Throughput is a measure of how many units of information a system can process in a given time window. For measuring the performance of a transaction platform, the throughput is expressed in terms of throughput per second (TPS). To calculate Ethereum TPS, we take the approximate number of transactions in a block (using 2,000). Then, we divide it by the waiting time in seconds for a transaction to be confirmed, 204 seconds. So, Ethereum TPS is approximately 9.8, that is, almost 10 transactions per second. By applying the same approach, we can estimate the TPS for bitcoin, which is about 0.5 transaction per second. On the other hand, Visa has a TPS of 2,000 with a peak TPS of 40,000. A high performance database such as VoltDB can handle over a million insertions a second. A stock exchange can match thousands of trades a second. It clearly shows a gap that needs to be closed by the blockchain community.
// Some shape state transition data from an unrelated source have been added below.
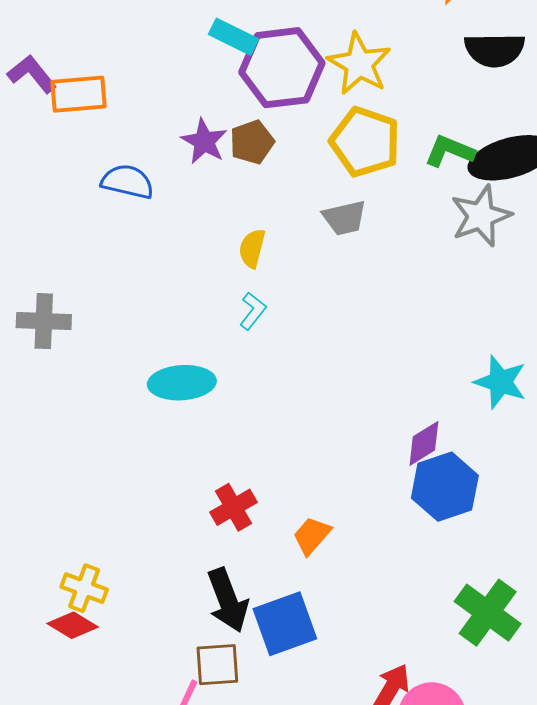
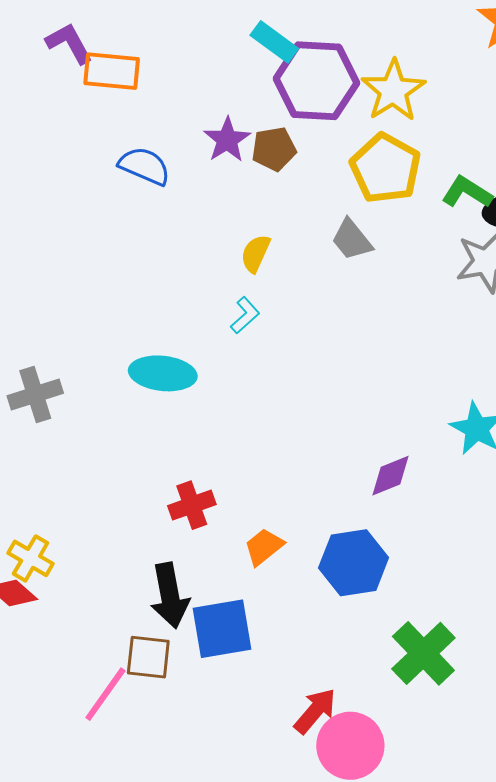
gray trapezoid: (345, 218) -> (352, 240), turned 54
gray cross: (44, 321) -> (35, 395), moved, turned -30
blue hexagon: (445, 487) -> (354, 563), moved

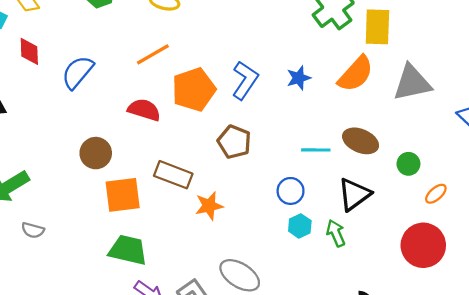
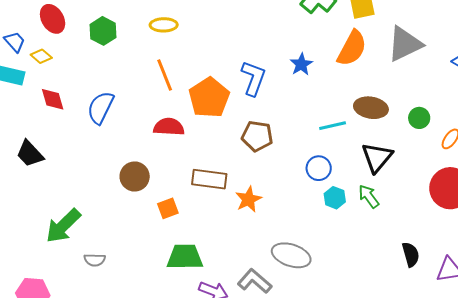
orange line: (153, 54) -> (165, 75), turned -68
orange square: (123, 195) -> (168, 208), size x0.6

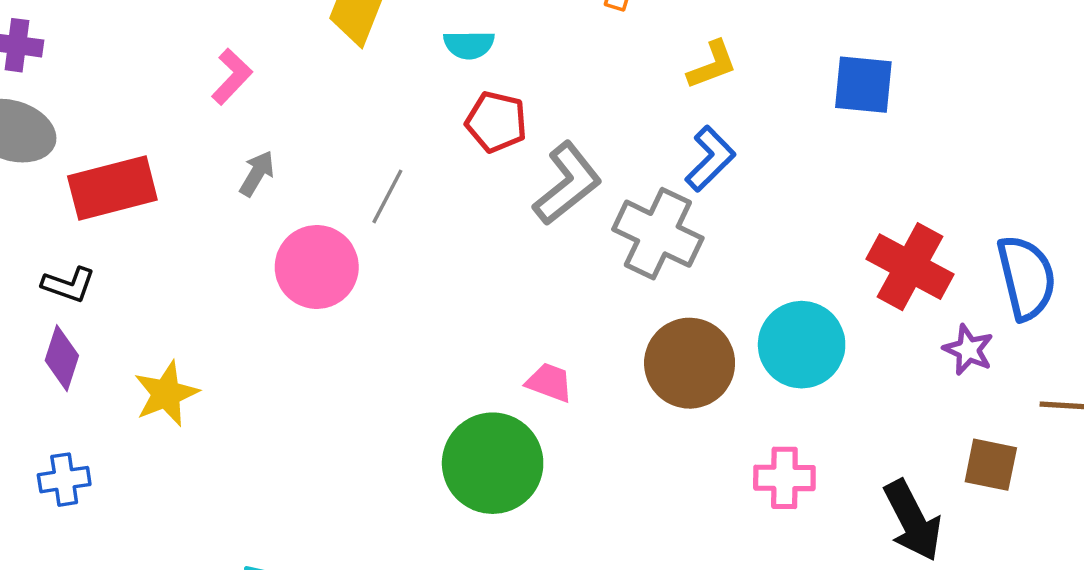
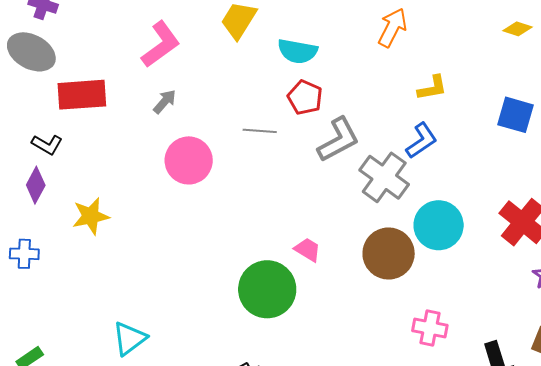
cyan semicircle: (469, 45) -> (298, 51), size x1.4
pink L-shape: (232, 77) -> (161, 44), size x1.5
gray line: (387, 196) -> (260, 131), moved, turned 56
cyan circle: (802, 345) -> (439, 225), moved

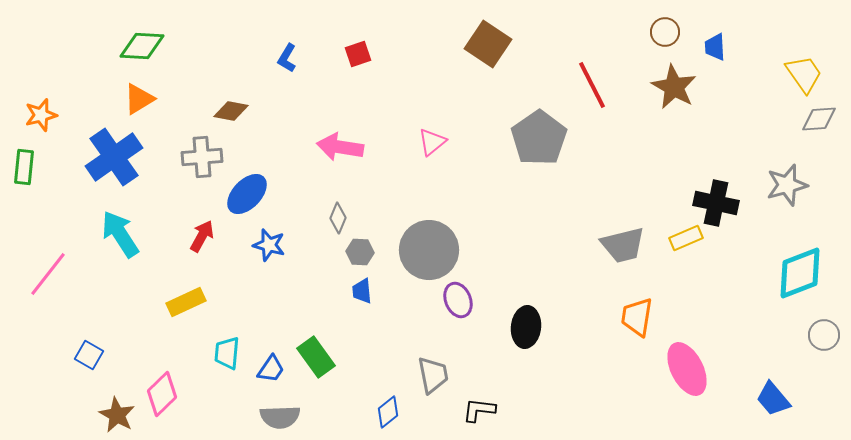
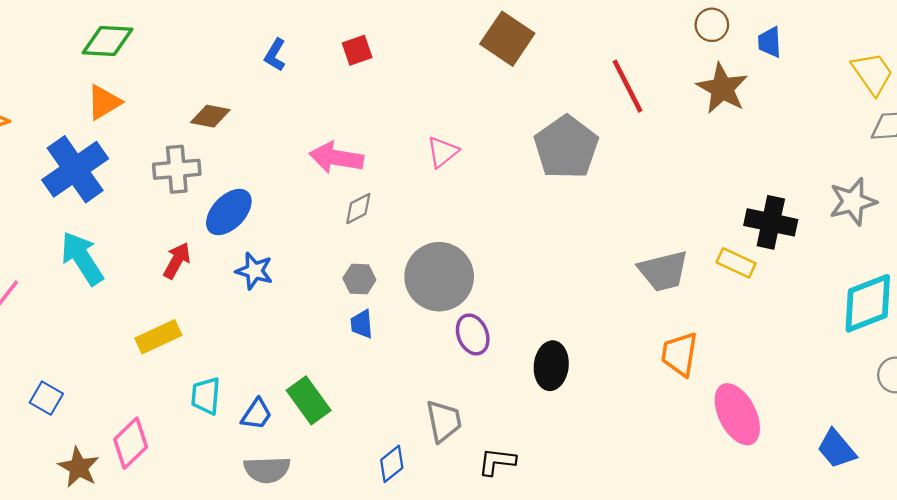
gray diamond: (338, 218) -> (358, 209), moved, turned 40
yellow rectangle: (686, 238) -> (736, 263), turned 48

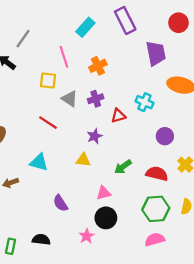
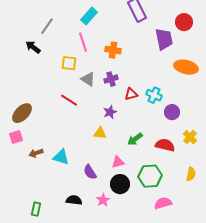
red circle: (179, 23) -> (184, 22), moved
cyan rectangle: (85, 27) -> (89, 16), moved
orange cross: (98, 66) -> (113, 50), turned 35
cyan cross: (144, 102) -> (154, 95), moved
cyan triangle: (39, 162) -> (61, 157), moved
purple semicircle: (60, 203) -> (90, 172), moved
green hexagon: (156, 209) -> (150, 176), moved
black semicircle: (41, 239) -> (74, 200), moved

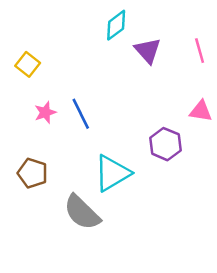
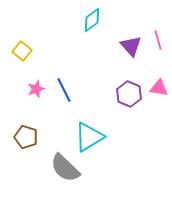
purple triangle: (148, 51) -> (131, 46), moved
purple hexagon: (165, 144) -> (129, 94), moved

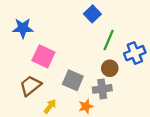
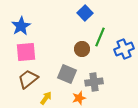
blue star: (23, 28) -> (21, 26), turned -30
pink square: (43, 56) -> (26, 52), moved, turned -30
brown circle: (110, 68) -> (82, 49), moved

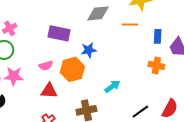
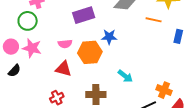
purple rectangle: (59, 33) -> (84, 15), turned -40
orange cross: (156, 65) -> (164, 90), moved
cyan arrow: (112, 86) -> (125, 76), turned 63

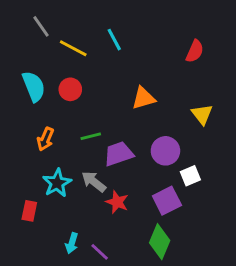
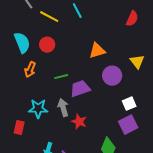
orange arrow: (45, 139) -> (30, 70), moved
purple circle: (165, 151) -> (112, 76), moved
gray arrow: (94, 182) -> (63, 108), turned 36
cyan star: (57, 183) -> (38, 109), turned 30
purple square: (167, 201) -> (128, 125), moved

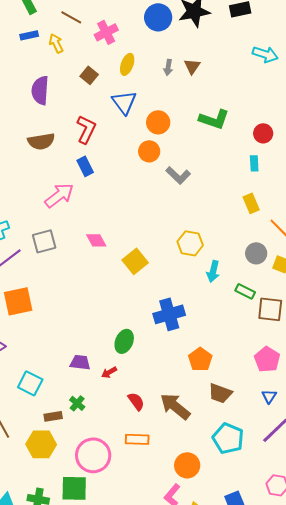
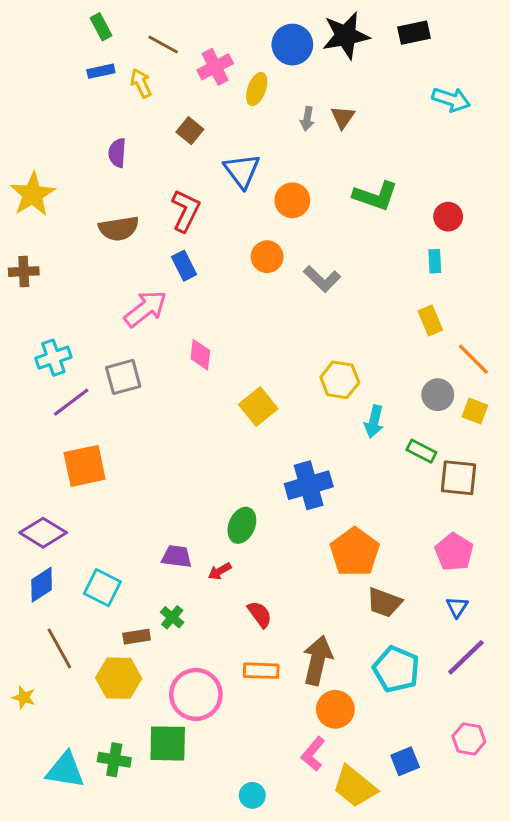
yellow ellipse: (127, 64) -> (257, 89), moved
purple semicircle: (40, 90) -> (117, 153), size x0.7
orange circle: (149, 151) -> (267, 257), moved
pink diamond: (96, 240) -> (200, 355), moved, turned 35
orange pentagon: (200, 359) -> (355, 552), size x1.4
brown arrow: (175, 406) -> (318, 660), moved, turned 64

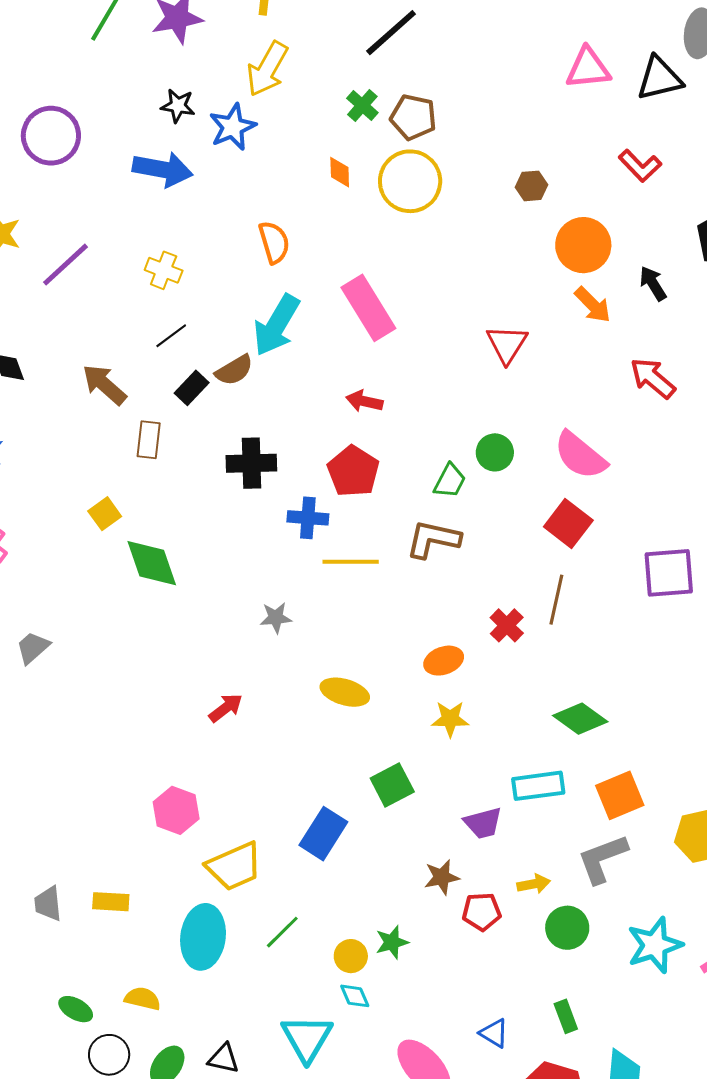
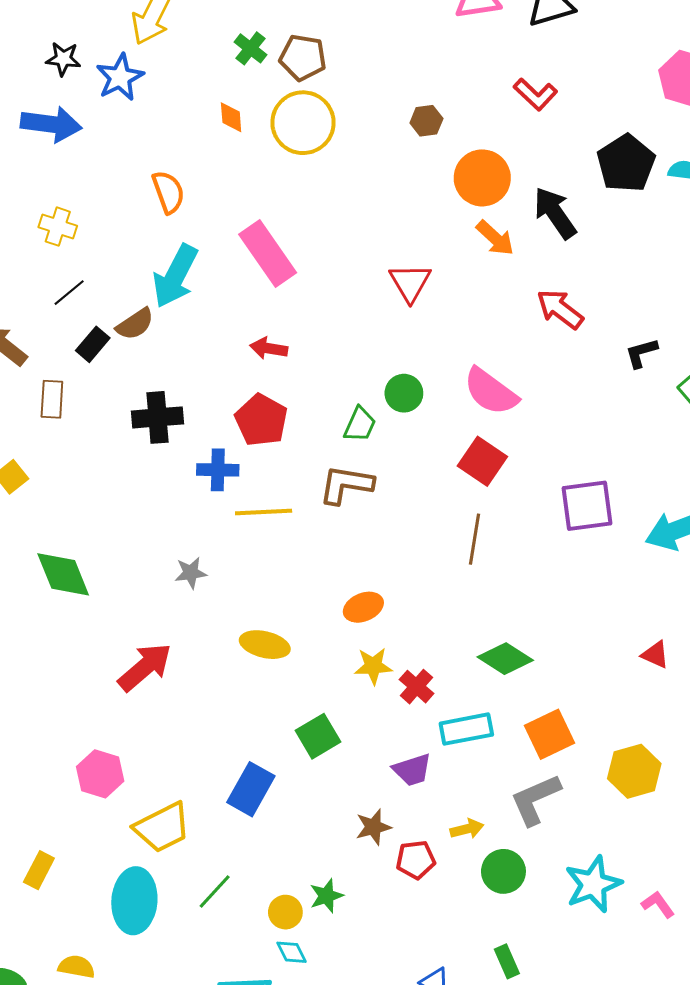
black arrow: (653, 283) -> (555, 213), size x1.5
green diamond: (152, 563) -> (63, 574), moved
red cross: (507, 625) -> (416, 687), moved
red arrow: (226, 708) -> (145, 667), size x1.6
yellow rectangle: (111, 902) -> (39, 870), turned -63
Ethereum is working on multiple solutions to increase TPS. PoS is worked on as a replacement of the computationally inefficient PoW algorithm. PoS is not fully implemented and upgraded on mainnet due to concerns regarding the emergence of a set of supernodes (which receive an outsized role in building the new blocks). Casper is the Ethereum community's attempt to transiting out of PoW and into PoS. Per Casper protocol, validators set aside a portion of their ether as a stake. When a validator identifies a candidate block, ether is bet on that block by the validator. If the block is indeed added to the chain, the validator is rewarded based on the size of its bet. Validators acting maliciously will be penalized by having their stakes removed.

Led by Vitalik, the Ethereum Foundation is also working on the sharding approach, which is aiming at increasing TPS by 80 times. Sharding splits up the state of the network into multiple shards, where each shard has its transaction history and portion of the network's state.

Another idea to increase TPS is Plasma. Plasma is a technique for conducting off-the-chain transactions while relying on the underlying Ethereum blockchain to provide its security. Therefore, Plasma belongs to the group of off-chain technologies. Truebit is another example of this.